Face à la pression sur ses ressources maritimes et à la menace de la pêche illégale, l’Afrique mise sur l’assistance technique de l’OMC pour concilier durabilité, rentabilité et création de valeur. Grâce à cet accompagnement, le continent peut optimiser ses subventions, sécuriser ses revenus, soutenir les PME locales et récupérer jusqu’à un milliard de dollars par an, même avec une réduction partielle de la pêche illégale.
La durabilité des ressources maritimes et la gestion des subventions à la pêche sont des enjeux stratégiques pour l’Afrique. Face à la pression sur les stocks et aux défis des communautés côtières, les pays africains doivent concilier protection de l’environnement, création de valeur et rentabilité. L’OMC, via son assistance technique, les accompagne ainsi pour concevoir des subventions efficaces, conformes aux règles internationales et favorisant une pêche durable.
“Quoi qu’on en veuille à l’OMC, elle contrôle 98 % du commerce mondial. Et avec 166 pays, on a une masse critique de pays côtiers et de pays exploitant des produits halieutiques qui sont, d’une manière ou d’une autre, concernés. Donc, ce faisant, les pays, notamment africains en développement, bénéficient de l’impact, sur le plan écologique, de la réduction de la surcapacité, qui facilite et donne un espace où la reproduction du poisson est assurée, garantissant ainsi la sécurité alimentaire”
Paul Batibonak, Directeur des Affaires d’Afrique, ministère des Relations extérieures – Cameroun
Toutefois, la pêche en Afrique est confrontée à de graves défis : la pêche illicite prospère faute de moyens de contrôle, les infrastructures portuaires et de transformation sont insuffisantes, et la surexploitation menace la sécurité alimentaire et les moyens de subsistance des pêcheurs artisanaux.
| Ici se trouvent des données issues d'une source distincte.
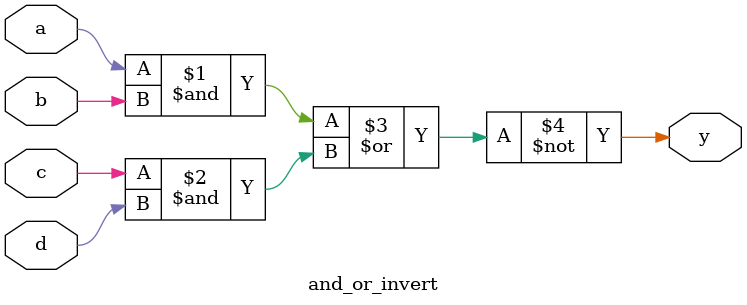
<source format=v>
`timescale 1ns / 1ps


module and_or_invert(
    output y,
    input a,b,c,d);
    
    assign y = ~ ((a & b) | (c & d));
    
endmodule

</source>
Les subventions mal orientées et le recours aux “prête-noms” compliquent la gouvernance, tandis que le changement climatique déplace les stocks et oblige les communautés à s’adapter rapidement. Par ailleurs, la pêche illicite (INN) prospère, coûte au continent environ 11,5 milliards de dollars selon l’Union Africaine.
“L’accord a été légèrement moins bien négocié qu’il ne le fallait. En revanche, ils peuvent utiliser les flexibilités qu’il y a dans l’accord pour revendiquer l’amélioration de leurs capacités d’exploitation des produits halieutiques dans leurs zones économiques exclusives”
Paul Batibonak, Directeur des Affaires d’Afrique, ministère des Relations extérieures – Cameroun
D’ailleurs l’accompagnement technique de l’OMC permet à l’Afrique d’optimiser ses subventions, sécuriser ses revenus d’exportation, soutenir les PME et créer de la valeur locale, tout en réduisant les pertes liées à la pêche illégale et à la surexploitation. En interdisant les subventions à la pêche illégale, l’OMC permet à l’Afrique de récupérer plus d’un milliard de dollars par an, même avec une réduction de seulement 10 % de l’activité illégale.